Residual standard error: 9.193 on 29 degrees of freedom
Multiple R-squared:  0.9627,    Adjusted R-squared:  0.9614
F-statistic: 748.3 on 1 and 29 DF,  p-value: < 2.2e-16

The resulting plots should look something like the plot above. You see that we retrieve more or less the original parameters that were used to create our data, and you also see that we get a certain area around the highest posterior values that also have some support by the data, which is the Bayesian equivalent of confidence intervals.

Remark:

The upper row shows posterior estimates for slope (a), intercept (b) and standard deviation of the error (sd). The lower row shows the Markov Chain of parameter values.

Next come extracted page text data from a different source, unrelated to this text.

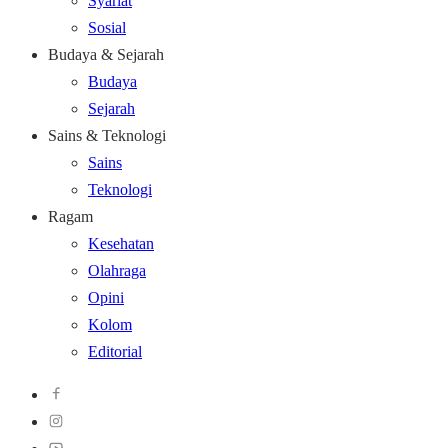
Syariat
Sosial
Budaya & Sejarah
Budaya
Sejarah
Sains & Teknologi
Sains
Teknologi
Ragam
Kesehatan
Olahraga
Opini
Kolom
Editorial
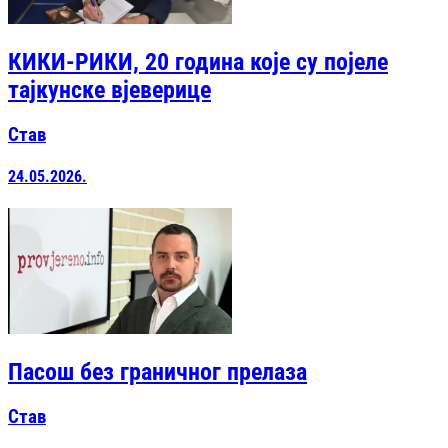
КИКИ-РИКИ, 20 година које су појеле
тајкунске вјеверице
Став
24.05.2026.
Пасош без граничног прелаза
Став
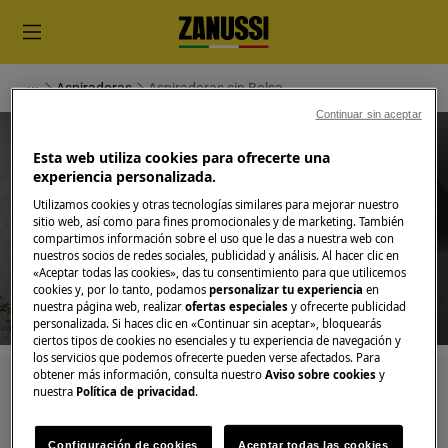
Aspiradoras
Aspiradoras sin Bolsa
Continuar sin aceptar
Esta web utiliza cookies para ofrecerte una
experiencia personalizada.
Apoyo para Aspiradoras sin
Utilizamos cookies y otras tecnologías similares para mejorar nuestro
sitio web, así como para fines promocionales y de marketing. También
compartimos información sobre el uso que le das a nuestra web con
Bolsa
nuestros socios de redes sociales, publicidad y análisis. Al hacer clic en
«Aceptar todas las cookies», das tu consentimiento para que utilicemos
cookies y, por lo tanto, podamos
personalizar tu experiencia
en
nuestra página web, realizar
ofertas especiales
y ofrecerte publicidad
personalizada. Si haces clic en «Continuar sin aceptar», bloquearás
ciertos tipos de cookies no esenciales y tu experiencia de navegación y
los servicios que podemos ofrecerte pueden verse afectados. Para
obtener más información, consulta nuestro
Aviso sobre cookies
y
Busca entre nuestros artículos de soporte
nuestra
Política de privacidad
.
Configuración de cookies
Aceptar todas las cookies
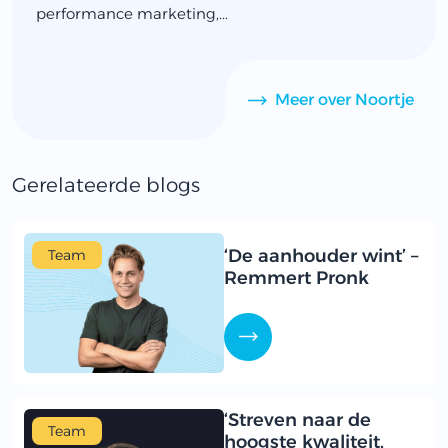
performance marketing,...
Meer over Noortje
Gerelateerde blogs
‘De aanhouder wint’ –
Team
Remmert Pronk
‘Streven naar de
Team
hoogste kwaliteit,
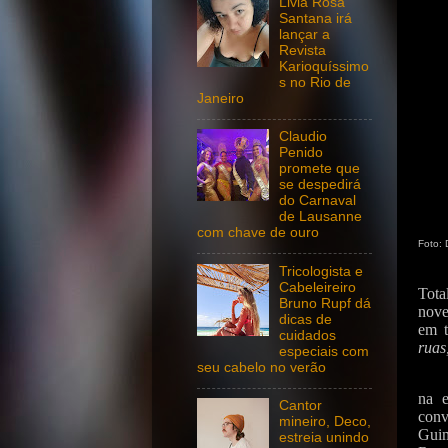
Livia Rosa
Santana irá
lançar a
Revista
Karioquíssimo
s no Rio de
Janeiro
Claudio
Penido
promete que
se despedirá
do Carnaval
de Lausanne
com chave de ouro
Foto: 
Tricologista e
Cabeleireiro
Tota
Bruno Rupf dá
nove
dicas de
em t
cuidados
ruas
especiais com
seu cabelo no verão
na e
Cantor
conv
mineiro, Deco,
Guim
estreia unindo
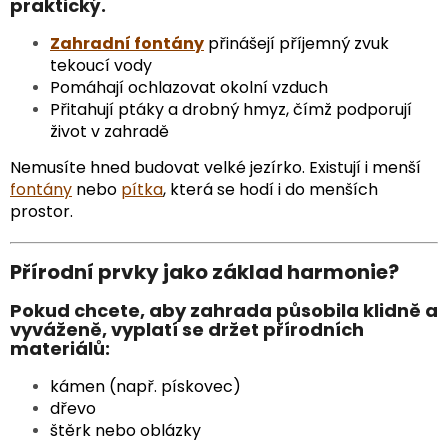
praktický.
Zahradní fontány
přinášejí příjemný zvuk
tekoucí vody
Pomáhají ochlazovat okolní vzduch
Přitahují ptáky a drobný hmyz, čímž podporují
život v zahradě
Nemusíte hned budovat velké jezírko. Existují i menší
fontány
nebo
pítka
, která se hodí i do menších
prostor.
Přírodní prvky jako základ harmonie?
Pokud chcete, aby zahrada působila klidně a
vyváženě, vyplatí se držet přírodních
materiálů:
kámen (např. pískovec)
dřevo
štěrk nebo oblázky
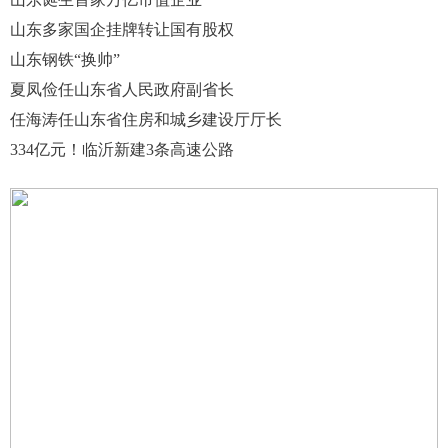
山东多家国企挂牌转让国有股权
山东钢铁“换帅”
夏凤俭任山东省人民政府副省长
任海涛任山东省住房和城乡建设厅厅长
334亿元！临沂新建3条高速公路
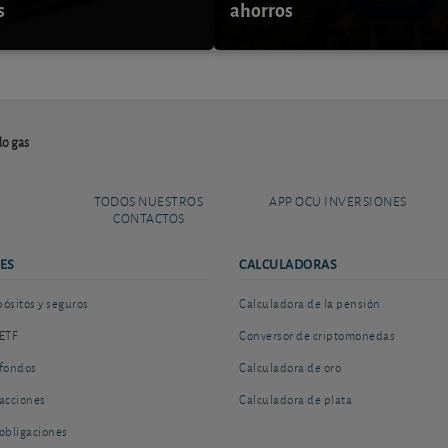
s
ahorros
do gas
TODOS NUESTROS
APP OCU INVERSIONES
CONTACTOS
ES
CALCULADORAS
sitos y seguros
Calculadora de la pensión
ETF
Conversor de criptomonedas
fondos
Calculadora de oro
acciones
Calculadora de plata
obligaciones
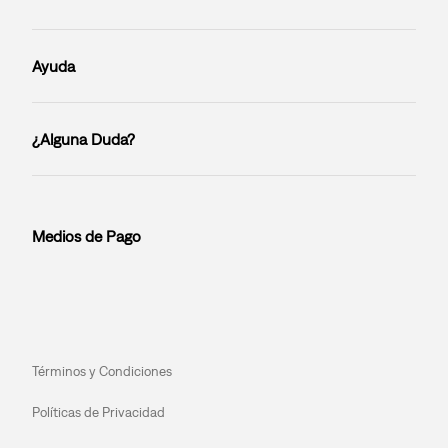
Ayuda
¿Alguna Duda?
Medios de Pago
Términos y Condiciones
Políticas de Privacidad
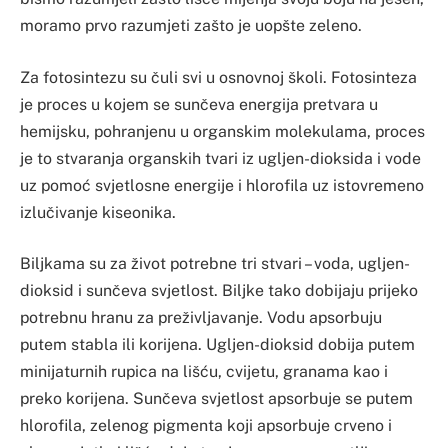
moramo prvo razumjeti zašto je uopšte zeleno.
Za fotosintezu su čuli svi u osnovnoj školi. Fotosinteza
je proces u kojem se sunčeva energija pretvara u
hemijsku, pohranjenu u organskim molekulama, proces
je to stvaranja organskih tvari iz ugljen-dioksida i vode
uz pomoć svjetlosne energije i hlorofila uz istovremeno
izlučivanje kiseonika.
Biljkama su za život potrebne tri stvari – voda, ugljen-
dioksid i sunčeva svjetlost. Biljke tako dobijaju prijeko
potrebnu hranu za preživljavanje. Vodu apsorbuju
putem stabla ili korijena. Ugljen-dioksid dobija putem
minijaturnih rupica na lišću, cvijetu, granama kao i
preko korijena. Sunčeva svjetlost apsorbuje se putem
hlorofila, zelenog pigmenta koji apsorbuje crveno i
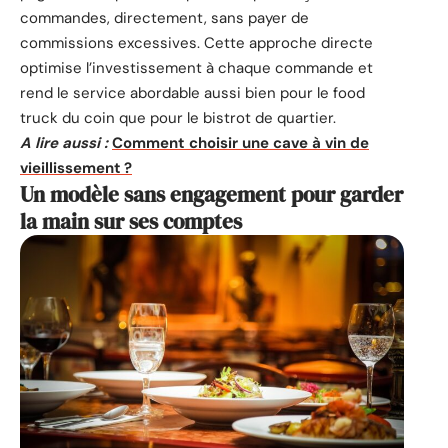
commandes, directement, sans payer de
commissions excessives. Cette approche directe
optimise l’investissement à chaque commande et
rend le service abordable aussi bien pour le food
truck du coin que pour le bistrot de quartier.
A lire aussi :
Comment choisir une cave à vin de
vieillissement ?
Un modèle sans engagement pour garder
la main sur ses comptes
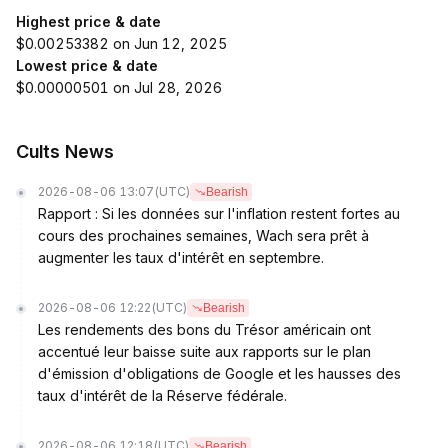
Highest price & date
$0.00253382 on Jun 12, 2025
Lowest price & date
$0.00000501 on Jul 28, 2026
Cults News
2026-08-06 13:07
(UTC)
Bearish
Rapport : Si les données sur l'inflation restent fortes au
cours des prochaines semaines, Wach sera prêt à
augmenter les taux d'intérêt en septembre.
2026-08-06 12:22
(UTC)
Bearish
Les rendements des bons du Trésor américain ont
accentué leur baisse suite aux rapports sur le plan
d'émission d'obligations de Google et les hausses des
taux d'intérêt de la Réserve fédérale.
2026-08-06 12:18
(UTC)
Bearish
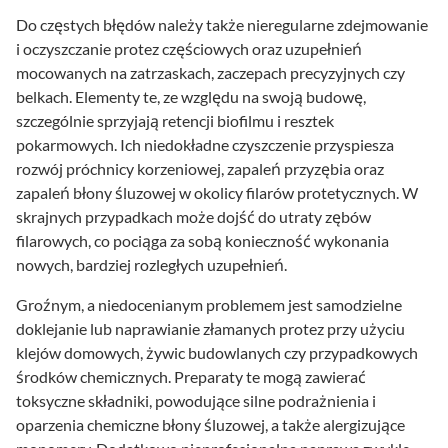
Do częstych błędów należy także nieregularne zdejmowanie
i oczyszczanie protez częściowych oraz uzupełnień
mocowanych na zatrzaskach, zaczepach precyzyjnych czy
belkach. Elementy te, ze względu na swoją budowę,
szczególnie sprzyjają retencji biofilmu i resztek
pokarmowych. Ich niedokładne czyszczenie przyspiesza
rozwój próchnicy korzeniowej, zapaleń przyzębia oraz
zapaleń błony śluzowej w okolicy filarów protetycznych. W
skrajnych przypadkach może dojść do utraty zębów
filarowych, co pociąga za sobą konieczność wykonania
nowych, bardziej rozległych uzupełnień.
Groźnym, a niedocenianym problemem jest samodzielne
doklejanie lub naprawianie złamanych protez przy użyciu
klejów domowych, żywic budowlanych czy przypadkowych
środków chemicznych. Preparaty te mogą zawierać
toksyczne składniki, powodujące silne podrażnienia i
oparzenia chemiczne błony śluzowej, a także alergizujące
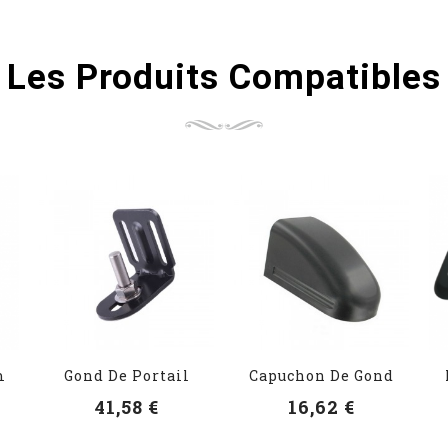
Les Produits Compatibles
m
Gond De Portail
Capuchon De Gond
41,58 €
16,62 €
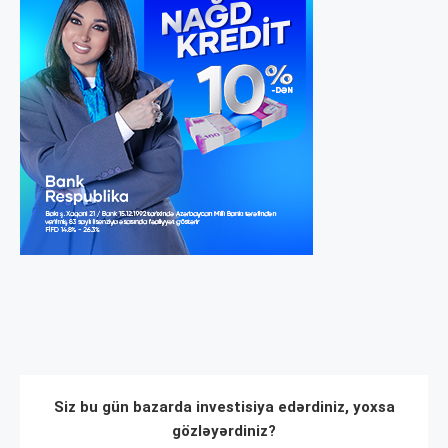
Siz bu gün bazarda investisiya edərdiniz, yoxsa
gözləyərdiniz?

References for further reading

Gelman, A.; Carlin, J. B.; Stern, H. S. & Rubin, D. B. (2003) Bayesian Data Analysis
Andrieu, C.; de Freitas, N.; Doucet, A. & Jordan, M. I. (2003) An introduction to MCMC for machine learning Mach. Learning, Springer, 50, 5-43
Hartig, F.; Calabrese, J. M.; Reineking, B.; Wiegand, T. & Huth, A. (2011) Statistical inference for stochastic simulation models – theory and application Ecol. Lett., 14, 816–827.